Using this ecommerce-search example as a guide, I tried to do the following:

// Require wink-nlp, model and its helper.
const model = require('wink-eng-lite-web-model');
const nlp = require('wink-nlp')(model);
const its = nlp.its;

// Require the BM25 Vectorizer.
const BM25Vectorizer = require('wink-nlp/utilities/bm25-vectorizer');

// Instantiate a vectorizer with the default configuration — no input config
// parameter indicates use default.
const bm25 = BM25Vectorizer();

// Sample corpus to train - fit tf-idf values on my corpus
const corpus = [
  'Turtle Check Men Navy Blue Shirt',
  'Peter England Men Party Blue Jeans',
  'Titan Women Silver Watch',
  'Manchester United Men Solid Black Track Pants',
  'Puma Men Grey T-shirt',
];

// Train the vectorizer on each document, using its tokens.
// The tokens are extracted using the .out() api of wink NLP.
corpus.forEach((doc) => {
  const tokens = nlp.readDoc(doc).tokens();
  return bm25
    .learn(tokens.out(its.normal)) // Learns the BM25 token weights from the input document's tokens
});

const v = bm25.vectorOf(nlp.readDoc('Turtle Check Men Navy Blue Shirt').tokens().out(its.normal));
console.log(v);

I believe the last output is the sparse vector values but what about the indices?

Thank you!

dchl · March 29, 2024, 6:28am

media.tenor.com/T22ELGt4yEYAAAAM/bump.gif

tommytickles · June 16, 2024, 6:28pm

Another option you may consider is to write the sparse vector generator in python then call it via child processes from node.

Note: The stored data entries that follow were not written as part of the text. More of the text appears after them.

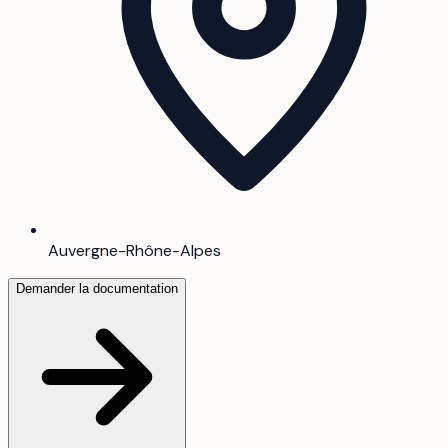
Auvergne-Rhône-Alpes
Demander la documentation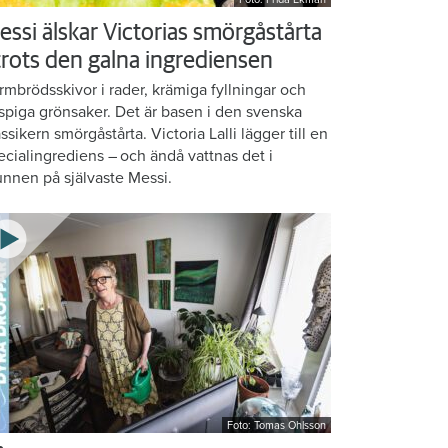
essi älskar Victorias smörgåstårta
 trots den galna ingrediensen
rmbrödsskivor i rader, krämiga fyllningar och
ispiga grönsaker. Det är basen i den svenska
assikern smörgåstårta. Victoria Lalli lägger till en
ecialingrediens – och ändå vattnas det i
nnen på självaste Messi.
Foto: Tomas Ohlsson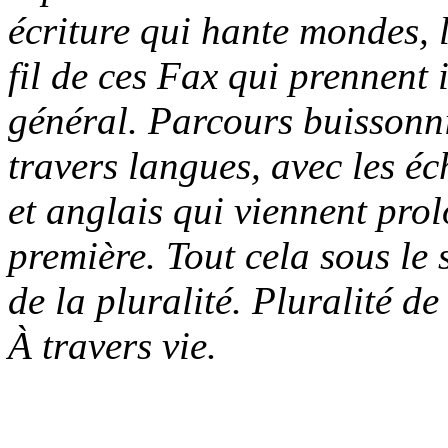
écriture qui hante mondes, 
fil de ces Fax qui prennent 
général. Parcours buissonnie
travers langues, avec les éch
et anglais qui viennent pro
première. Tout cela sous le 
de la pluralité. Pluralité d
À travers vie.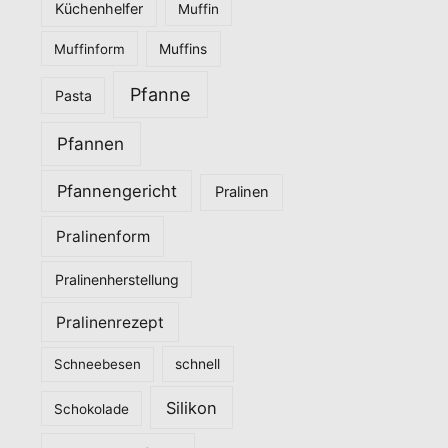
Küchenhelfer
Muffin
Muffinform
Muffins
Pfanne
Pasta
Pfannen
Pfannengericht
Pralinen
Pralinenform
Pralinenherstellung
Pralinenrezept
Schneebesen
schnell
Silikon
Schokolade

# generate_sparse_vector.py
import sys
import json
from pinecone_text.sparse import BM25Encoder

def generate_sparse_vector(doc):
    bm25 = BM25Encoder()
    doc_tokens = doc.lower().split()
    bm25.fit(doc)
    bm25.encode_queries(doc_tokens)
    sparse_embeds = bm25.encode_documents(doc_tokens)
    return sparse_embeds

if __name__ == "__main__":
    doc = sys.argv[1]
    result = generate_sparse_vector(doc)
    print(json.dumps(result))

import { spawn } from "child_process";

function generateSparseVectors(doc: string): Promise<any> {
  return new Promise((resolve, reject) => {
    const py = spawn("python3", ["src/generate_sparse_vectors.py", doc]);

    let result = "";

    py.stdout.on("data", (data: Buffer) => {
      result += data.toString();
    });

    py.stderr.on("data", (data: Buffer) => {
      console.error(`Error from Python script: ${data.toString()}`);
    });

    py.on("close", (code: number) => {
      if (code !== 0) {
        reject(new Error(`Python script exited with code ${code}`));
      } else {
        try {
          const parsedResult = JSON.parse(result);
          resolve(parsedResult);
        } catch (error) {
          reject(new Error(`Error parsing JSON: ${error}`));
        }
      }
    });
  });
}

const main = async () => {
  const doc = "Turtle Check Men Navy Blue Shirt";
  const embeds = await generateSparseVectors(doc);
  console.log(embeds);
};

main();